Hungria controla pandemia com promessa de criar tantos empregos quanto Covid-19 destruir

Em meados de março deste ano o primeiro-ministro da Hungria, Viktor Orbán, se tornava um dos primeiros líderes da Europa a reconhecer que a pandemia de Covid-19 (o novo coronavírus) não apenas colocava em risco a vida das pessoas, mas também ameaçava a economia do país.


O primeiro-ministro da Hungria, Viktor Orbán. Foto: divulgação com arte de Claudia Godoy.

Orbán então anunciou várias medidas para controlar a evolução da infecção, tais como o fechamento de fronteiras, a proibição de grandes eventos, e medidas de isolamento social, com o "lockdown", além de obrigatoriedade de uso de máscaras.

O embaixador húngaro Zoltán Szentgyorgyi durante discurso em celebração da Data Nacional da Hungria, no ano passado. Foto: Claudia Godoy.

Na sequência o governo começou a adotar uma série de medidas para combater os efeitos do novo vírus na economia do país.


"O governo húngaro introduziu medidas como isenções tributárias muito necessárias para os setores mais atingidos da economia e moratória nos pagamentos de alguns tipos de empréstimos", disse o embaixador da Hungria, Zoltán Szentgyorgyi.

Além disso, Orban, ao compreender a gravidade da situação, anunciou programas adicionais de alívio econômico já nos primeiros dias de abril. Entre as medidas, o governo assumiu até 70% dos pagamentos de salários das empresas que tiveram de recorrer à redução do horário de trabalho. "Isso ajudou muito", afirmou Szentgyorgyi.



Budapeste com o Parlamento húngaro ao fundo. Foto: Claudia Godoy

O resultado das medidas governamentais já são visíveis na Hungria. No primeiro trimestre deste ano a economia húngara cresceu 2,2%, apesar da previsão de encolhimento de 3% no consolidado do ano. "A indústria permaneceu como motor do crescimento, mas o turismo foi muito afetado e também os pequenos serviços, como em todos os países", informou o diplomata.
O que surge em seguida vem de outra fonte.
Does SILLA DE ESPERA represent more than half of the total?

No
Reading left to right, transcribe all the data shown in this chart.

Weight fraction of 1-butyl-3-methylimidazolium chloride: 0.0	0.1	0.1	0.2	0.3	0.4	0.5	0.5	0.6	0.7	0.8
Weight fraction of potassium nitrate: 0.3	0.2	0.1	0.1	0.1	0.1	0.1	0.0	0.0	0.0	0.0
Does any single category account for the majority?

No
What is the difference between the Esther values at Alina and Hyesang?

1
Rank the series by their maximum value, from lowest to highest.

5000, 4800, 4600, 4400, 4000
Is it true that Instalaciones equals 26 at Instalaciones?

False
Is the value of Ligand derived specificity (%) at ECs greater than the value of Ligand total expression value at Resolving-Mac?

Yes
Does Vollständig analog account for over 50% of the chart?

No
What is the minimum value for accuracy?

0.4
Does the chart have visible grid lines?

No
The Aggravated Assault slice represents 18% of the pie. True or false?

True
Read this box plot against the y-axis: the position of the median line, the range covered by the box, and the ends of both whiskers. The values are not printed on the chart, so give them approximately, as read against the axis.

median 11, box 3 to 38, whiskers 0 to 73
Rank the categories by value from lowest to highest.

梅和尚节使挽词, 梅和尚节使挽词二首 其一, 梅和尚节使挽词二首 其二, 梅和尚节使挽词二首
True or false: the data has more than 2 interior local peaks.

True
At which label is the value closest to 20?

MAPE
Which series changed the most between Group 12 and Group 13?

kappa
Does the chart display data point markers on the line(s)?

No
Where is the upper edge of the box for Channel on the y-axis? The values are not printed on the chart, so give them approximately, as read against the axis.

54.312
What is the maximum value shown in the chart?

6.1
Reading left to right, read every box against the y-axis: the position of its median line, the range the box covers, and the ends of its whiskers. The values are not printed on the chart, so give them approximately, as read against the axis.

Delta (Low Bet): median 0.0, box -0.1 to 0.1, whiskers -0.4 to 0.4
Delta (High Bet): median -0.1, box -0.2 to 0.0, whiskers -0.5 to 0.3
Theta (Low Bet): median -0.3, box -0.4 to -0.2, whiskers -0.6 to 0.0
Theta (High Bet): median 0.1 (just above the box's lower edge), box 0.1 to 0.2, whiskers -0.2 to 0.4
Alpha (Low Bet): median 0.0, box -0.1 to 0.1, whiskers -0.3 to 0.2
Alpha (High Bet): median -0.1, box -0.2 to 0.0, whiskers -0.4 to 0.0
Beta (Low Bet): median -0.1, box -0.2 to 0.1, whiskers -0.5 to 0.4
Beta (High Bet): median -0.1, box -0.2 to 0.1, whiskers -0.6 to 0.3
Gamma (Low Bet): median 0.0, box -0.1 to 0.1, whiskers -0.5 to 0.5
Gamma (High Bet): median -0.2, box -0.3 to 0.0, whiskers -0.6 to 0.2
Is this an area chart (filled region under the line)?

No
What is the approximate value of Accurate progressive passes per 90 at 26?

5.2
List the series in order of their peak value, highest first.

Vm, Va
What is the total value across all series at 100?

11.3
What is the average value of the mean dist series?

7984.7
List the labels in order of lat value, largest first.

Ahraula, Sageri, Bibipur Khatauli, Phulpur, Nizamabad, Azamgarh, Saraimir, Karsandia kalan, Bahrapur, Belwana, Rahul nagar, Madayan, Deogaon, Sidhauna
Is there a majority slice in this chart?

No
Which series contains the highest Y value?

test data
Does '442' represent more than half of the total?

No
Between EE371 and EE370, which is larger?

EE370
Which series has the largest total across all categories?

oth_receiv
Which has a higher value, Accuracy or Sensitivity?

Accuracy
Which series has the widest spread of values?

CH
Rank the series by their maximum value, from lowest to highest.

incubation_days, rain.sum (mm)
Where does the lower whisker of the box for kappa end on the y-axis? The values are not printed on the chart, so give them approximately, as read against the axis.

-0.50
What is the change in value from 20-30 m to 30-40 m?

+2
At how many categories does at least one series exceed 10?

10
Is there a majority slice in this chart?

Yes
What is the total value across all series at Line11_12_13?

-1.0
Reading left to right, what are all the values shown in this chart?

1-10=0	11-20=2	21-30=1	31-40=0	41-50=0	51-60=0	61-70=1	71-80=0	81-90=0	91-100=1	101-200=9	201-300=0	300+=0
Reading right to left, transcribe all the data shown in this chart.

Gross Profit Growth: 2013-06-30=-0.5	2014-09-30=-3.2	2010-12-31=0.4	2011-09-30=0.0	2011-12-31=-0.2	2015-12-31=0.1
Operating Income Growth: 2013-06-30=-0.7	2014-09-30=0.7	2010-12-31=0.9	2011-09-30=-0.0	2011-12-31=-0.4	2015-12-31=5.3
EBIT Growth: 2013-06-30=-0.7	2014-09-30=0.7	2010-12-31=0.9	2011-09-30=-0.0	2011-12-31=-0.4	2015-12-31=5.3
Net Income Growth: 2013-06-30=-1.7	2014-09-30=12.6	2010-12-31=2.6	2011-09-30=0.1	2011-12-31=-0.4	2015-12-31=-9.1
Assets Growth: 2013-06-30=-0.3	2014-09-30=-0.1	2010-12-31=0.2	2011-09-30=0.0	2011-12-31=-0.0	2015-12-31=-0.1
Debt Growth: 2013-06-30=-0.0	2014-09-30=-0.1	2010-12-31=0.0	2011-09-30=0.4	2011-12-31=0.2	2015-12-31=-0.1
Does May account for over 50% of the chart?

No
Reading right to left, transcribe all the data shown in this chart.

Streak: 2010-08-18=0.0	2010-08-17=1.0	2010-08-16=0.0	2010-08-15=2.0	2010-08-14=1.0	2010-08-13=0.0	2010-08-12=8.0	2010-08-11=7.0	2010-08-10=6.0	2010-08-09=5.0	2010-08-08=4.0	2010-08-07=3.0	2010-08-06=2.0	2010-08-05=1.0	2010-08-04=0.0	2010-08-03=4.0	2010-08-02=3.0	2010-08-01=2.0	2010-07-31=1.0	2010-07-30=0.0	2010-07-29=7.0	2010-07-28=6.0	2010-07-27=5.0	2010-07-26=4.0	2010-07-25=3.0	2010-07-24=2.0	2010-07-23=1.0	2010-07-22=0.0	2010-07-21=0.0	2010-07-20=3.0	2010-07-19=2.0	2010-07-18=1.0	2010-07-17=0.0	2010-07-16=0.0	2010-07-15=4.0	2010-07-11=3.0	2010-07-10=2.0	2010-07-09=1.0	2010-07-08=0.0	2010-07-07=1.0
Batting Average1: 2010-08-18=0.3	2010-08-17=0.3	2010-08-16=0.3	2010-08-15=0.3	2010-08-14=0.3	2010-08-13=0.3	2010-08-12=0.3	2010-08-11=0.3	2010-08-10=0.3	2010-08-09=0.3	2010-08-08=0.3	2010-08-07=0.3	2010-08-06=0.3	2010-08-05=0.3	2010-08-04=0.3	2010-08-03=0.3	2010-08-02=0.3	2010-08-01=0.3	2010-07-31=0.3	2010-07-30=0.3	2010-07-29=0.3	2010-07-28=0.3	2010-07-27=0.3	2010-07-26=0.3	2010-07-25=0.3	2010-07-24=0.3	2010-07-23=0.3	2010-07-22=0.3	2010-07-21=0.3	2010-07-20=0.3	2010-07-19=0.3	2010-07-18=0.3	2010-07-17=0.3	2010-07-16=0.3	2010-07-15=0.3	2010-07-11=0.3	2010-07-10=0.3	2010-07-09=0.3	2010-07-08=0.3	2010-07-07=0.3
Para o embaixador, a "queda é bastante positiva quando comparada à previsão da Comissão Europeia que estima retração de 7,7% para a zona do euro", avalia Szentgyorgyi. Ele analisa que os países, mesmo na UE, são muito diferentes. "Penso que a diferença, no que diz respeito ao resultado do PIB, vai depender do grau, do papel do turismo, e desse tipo de indústria nos diferentes países", analisou o embaixador, acrescentando que "há países em que o turismo é grande fator. Na Hungria acredito que nao seja decisivo".


A Hungria registrou até agora 4.008 infectados e 546 mortos pela infecção de Covid-19 (atualizado em 7/05/2020). Em meados de maio o país começou a implementar a abertura controlada da economia.